[Work request]
If a picture appears in the records, skip it; copy everything else exactly.

[Data records]
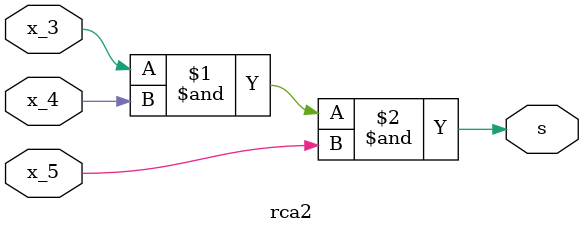
<source format=v>
module rca2 (x_3 ,x_4, x_5, s);
//-------------Input Ports Declarations-----------------------------
input x_3 ,x_4, x_5;
//-------------Output Ports Declarations-----------------------------
output s;
//-------------Logic-----------------------------------------------
assign s = (x_3 & x_4 & x_5);
endmodule

</source>
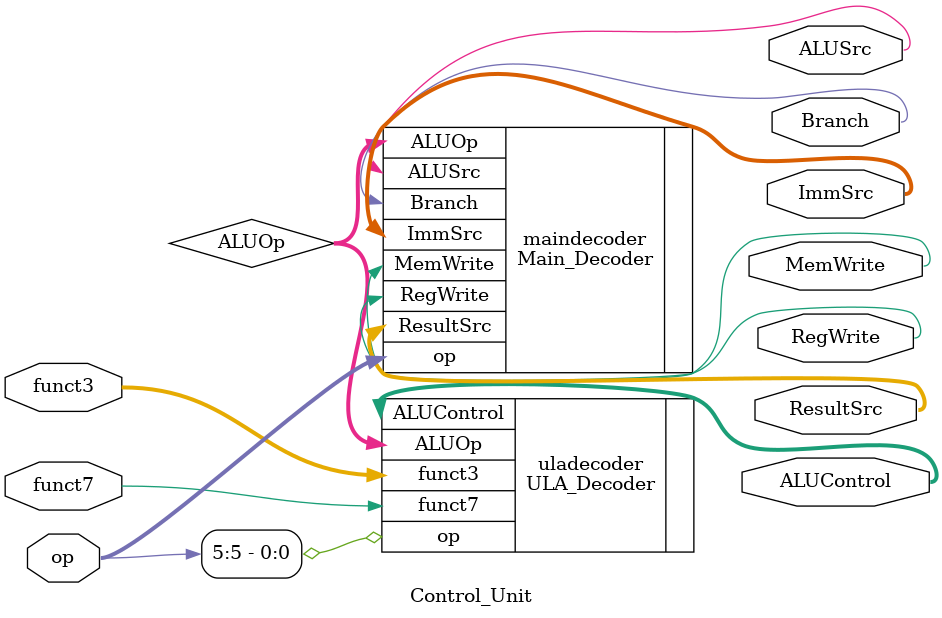
<source format=v>
module Control_Unit (
  input [6:0] op,
  output [1:0]ResultSrc,
  output Branch,
  output MemWrite,
  output ALUSrc,
  output [1:0] ImmSrc,
  output RegWrite,
  input [2:0] funct3,
  input funct7,
  output [2:0] ALUControl
);


wire [1:0] ALUOp;

Main_Decoder maindecoder (
  .op(op),
  .Branch(Branch),
  .ResultSrc(ResultSrc),
  .MemWrite(MemWrite),
  .ALUSrc(ALUSrc),
  .ImmSrc(ImmSrc),
  .RegWrite(RegWrite),
  .ALUOp(ALUOp)
);

ULA_Decoder uladecoder (
  .ALUOp(ALUOp),
  .op(op[5]),
  .funct3(funct3),
  .funct7(funct7),
  .ALUControl(ALUControl)
);

endmodule
</source>
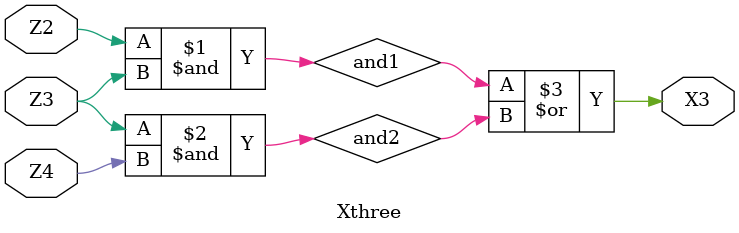
<source format=v>



// Generated by Quartus II 64-Bit Version 13.1 (Build Build 162 10/23/2013)
// Created on Thu Oct 24 20:08:29 2024

//  Module Declaration
module Xthree
(
// {{ALTERA_ARGS_BEGIN}} DO NOT REMOVE THIS LINE!
Z2, Z3, Z4, X3
// {{ALTERA_ARGS_END}} DO NOT REMOVE THIS LINE!
);
// Port Declaration

// {{ALTERA_IO_BEGIN}} DO NOT REMOVE THIS LINE!
input Z2;
input Z3;
input Z4;
output X3;
// {{ALTERA_IO_END}} DO NOT REMOVE THIS LINE!

and(and1, Z2, Z3);
and(and2, Z3, Z4);
or(X3, and1, and2);

endmodule

</source>
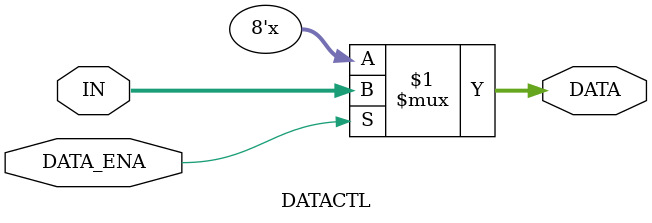
<source format=v>
module DATACTL(IN,DATA_ENA,DATA);
	//数据控制器,用于数据输出
	input[7:0] IN;
	input DATA_ENA;
	output[7:0] DATA;
	
	assign DATA=DATA_ENA?IN:8'bzzzzzzzz;
endmodule

</source>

[Answer to this problem]
<source format=v>
module rca2 (x_3 ,x_4, x_5, s);
//-------------Input Ports Declarations-----------------------------
input x_3 ,x_4, x_5;
//-------------Output Ports Declarations-----------------------------
output s;
//-------------Logic-----------------------------------------------
assign s = (x_3 & x_4 & x_5);
endmodule

</source>
<source format=v>
module Control_Unit (
  input [6:0] op,
  output [1:0]ResultSrc,
  output Branch,
  output MemWrite,
  output ALUSrc,
  output [1:0] ImmSrc,
  output RegWrite,
  input [2:0] funct3,
  input funct7,
  output [2:0] ALUControl
);


wire [1:0] ALUOp;

Main_Decoder maindecoder (
  .op(op),
  .Branch(Branch),
  .ResultSrc(ResultSrc),
  .MemWrite(MemWrite),
  .ALUSrc(ALUSrc),
  .ImmSrc(ImmSrc),
  .RegWrite(RegWrite),
  .ALUOp(ALUOp)
);

ULA_Decoder uladecoder (
  .ALUOp(ALUOp),
  .op(op[5]),
  .funct3(funct3),
  .funct7(funct7),
  .ALUControl(ALUControl)
);

endmodule
</source>
<source format=v>



// Generated by Quartus II 64-Bit Version 13.1 (Build Build 162 10/23/2013)
// Created on Thu Oct 24 20:08:29 2024

//  Module Declaration
module Xthree
(
// {{ALTERA_ARGS_BEGIN}} DO NOT REMOVE THIS LINE!
Z2, Z3, Z4, X3
// {{ALTERA_ARGS_END}} DO NOT REMOVE THIS LINE!
);
// Port Declaration

// {{ALTERA_IO_BEGIN}} DO NOT REMOVE THIS LINE!
input Z2;
input Z3;
input Z4;
output X3;
// {{ALTERA_IO_END}} DO NOT REMOVE THIS LINE!

and(and1, Z2, Z3);
and(and2, Z3, Z4);
or(X3, and1, and2);

endmodule

</source>
<source format=v>
module DATACTL(IN,DATA_ENA,DATA);
	//数据控制器,用于数据输出
	input[7:0] IN;
	input DATA_ENA;
	output[7:0] DATA;
	
	assign DATA=DATA_ENA?IN:8'bzzzzzzzz;
endmodule

</source>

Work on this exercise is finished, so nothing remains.